Um homem
Um homem cujo nome não importa muito. Sessenta anos. Viúvo. O filho o abandonou quando completou 20 anos. Um ser humano não muito diferente de você ou no mínimo de algum parente seu.
Acordava pontualmente às cinco e trinta da manhã. Colocava seus sapatos engraxados marrons. Vestia uma camisa branca meio bege já gasta pelo tempo, uma calça jeans verde musgo presa por um cinto também marrom no mesmo tom dos sapatos. Tudo pronto, talco nas axilas, óculos na ponta do nariz avantajado, chave nas mãos.
Parou na padaria, como sempre ordenou um pão na chapa, o famoso canoa, sem miolo claro, acompanhado pelo café com leite pingado.

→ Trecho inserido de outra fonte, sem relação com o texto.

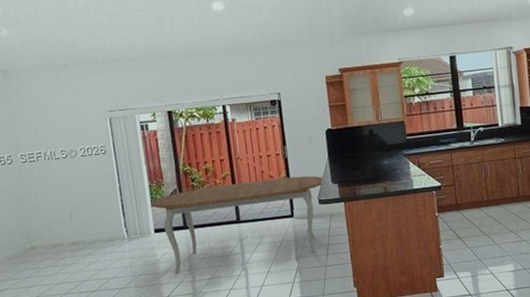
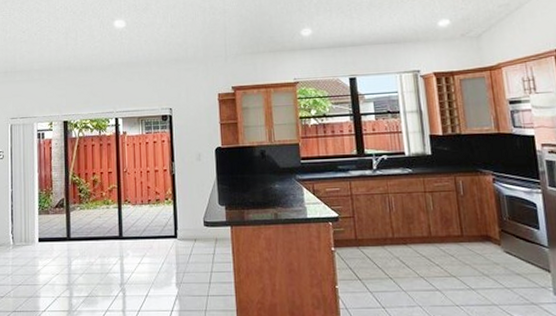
dining table: present [153,175,325,274] -> none [40,194,211,288]

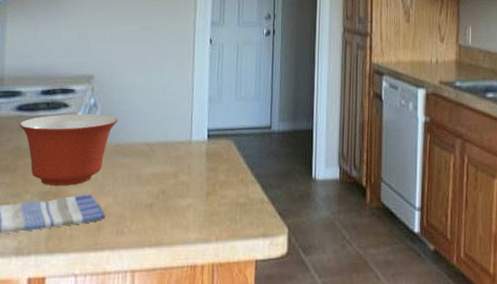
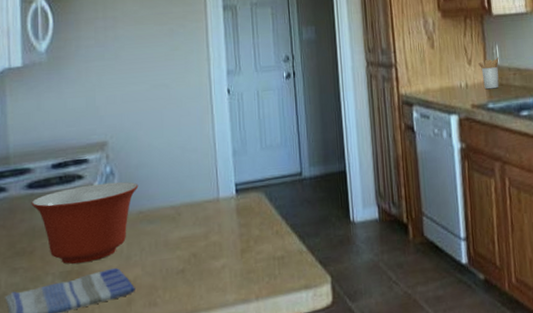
utensil holder: none [451,38,471,68] -> present [478,57,499,90]

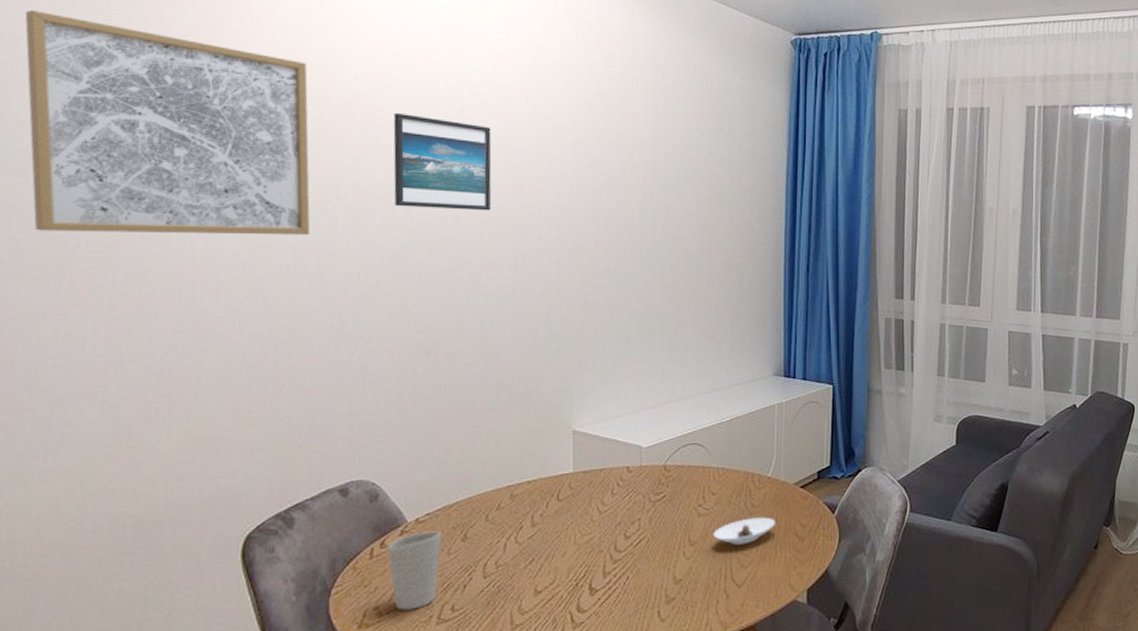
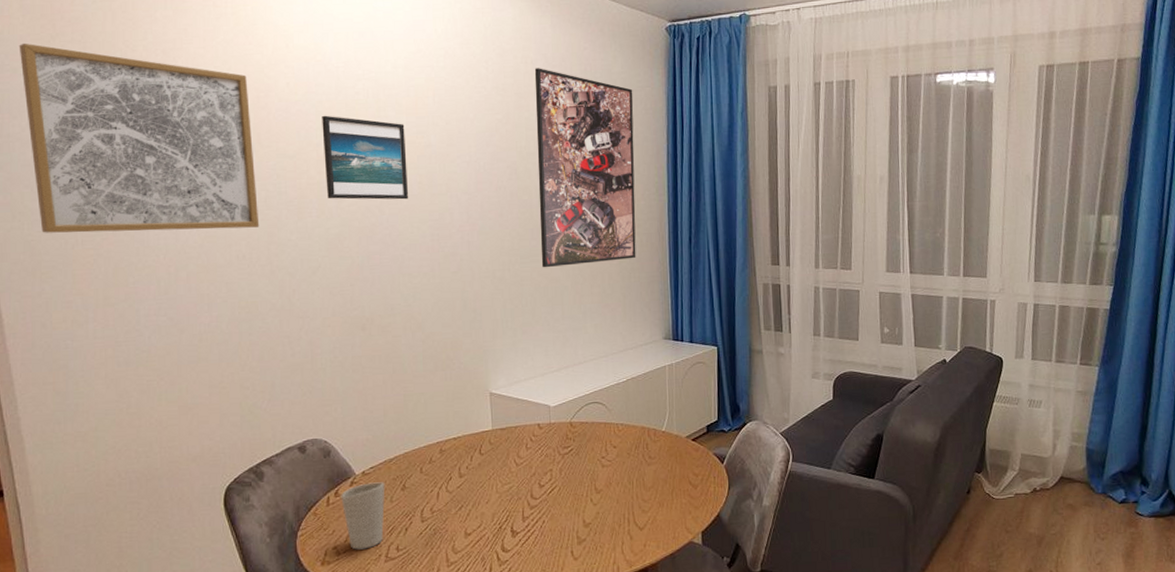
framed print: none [640,75,752,293] -> present [534,68,636,268]
saucer: present [713,517,775,545] -> none [616,467,671,493]

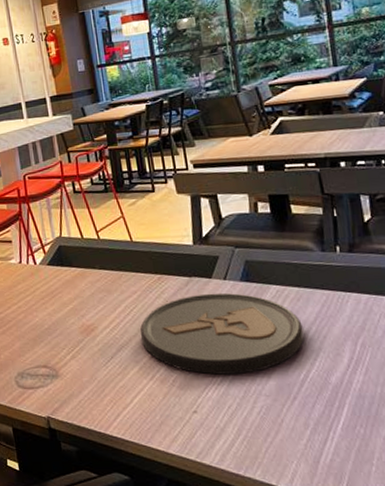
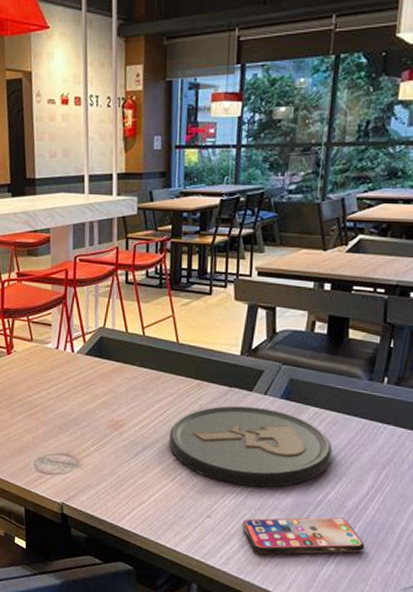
smartphone: none [229,395,361,445] -> present [242,517,365,554]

Até aí nada de novo.
Realizado o ritual, foi passear pelas ruas do Leblon. Era pouco mais de 6 horas quando ele se deparou com um papel, é um papel, um papel comum, mas com um recado um tanto quanto suspeito. Ele pegou-o, olhou, pensou, dobrou e resolveu jogá-lo no lixo. Desistiu, olhou novamente, riu e não acreditou.
Ainda com o bilhete nas mãos deu uma pequena corrida e tomou o ônibus que havia parado há pouco no ponto em que estava próximo. Sentou-se no banco especial para deficientes apesar de não sê-lo. Por mais uma vez leu o papel.
Poucos metros dali ele levantou, fez sinal para que o motorista parasse e desceu do veículo. Andou mais duas quadras e lá estava o número 29. Apertou o interfone e em menos de 1 segundo a porta automaticamente se abriu como se alguém já esperasse por ele. Subiu três lances de escada.
Ele se sentia um tanto esquisito por ter saído de sua rotina. Ainda pensava em voltar pra casa.
Um homem que vestia roupa igual a sua abriu a porta que era preta com maçanetas douradas. O homem o convidou para entrar. Ele ainda não tinha visto o rosto do homem misterioso. Entrou pelo apartamento que de fora parecia pequeno, mas dentro era grande e cheio de livros antigos tomados por cinzas. Sentou numa poltrona de couro marrom, o homem sentou em sua frente. Agora podia ver bem seu rosto, era velho e com rugas, barba falha e óculos apoiado sobre o nariz avantajado. Olhos sem brilho, lábios sem cor com blusa esgarçada pelo tempo. Ele tomava um café com leite e pão na chapa.
Estranhamente sua face estava turva, parecia empoeirada. Tentou focar mais o olhar naquele homem. Já estava ficando impaciente por ter saído de sua cômoda rotina. Mais uma olhada e percebeu que o homem daquela casa era igual a ele. Ficou atordoado, queria explicações, o homem nada respondia, começou a enforcar o senhor idêntico a ele. O papel caiu no chão. Estava escrito "Venha e encontre quem você perdeu".
Só quem é capaz de deixar a massacrante rotina consegue encontrar consigo mesmo.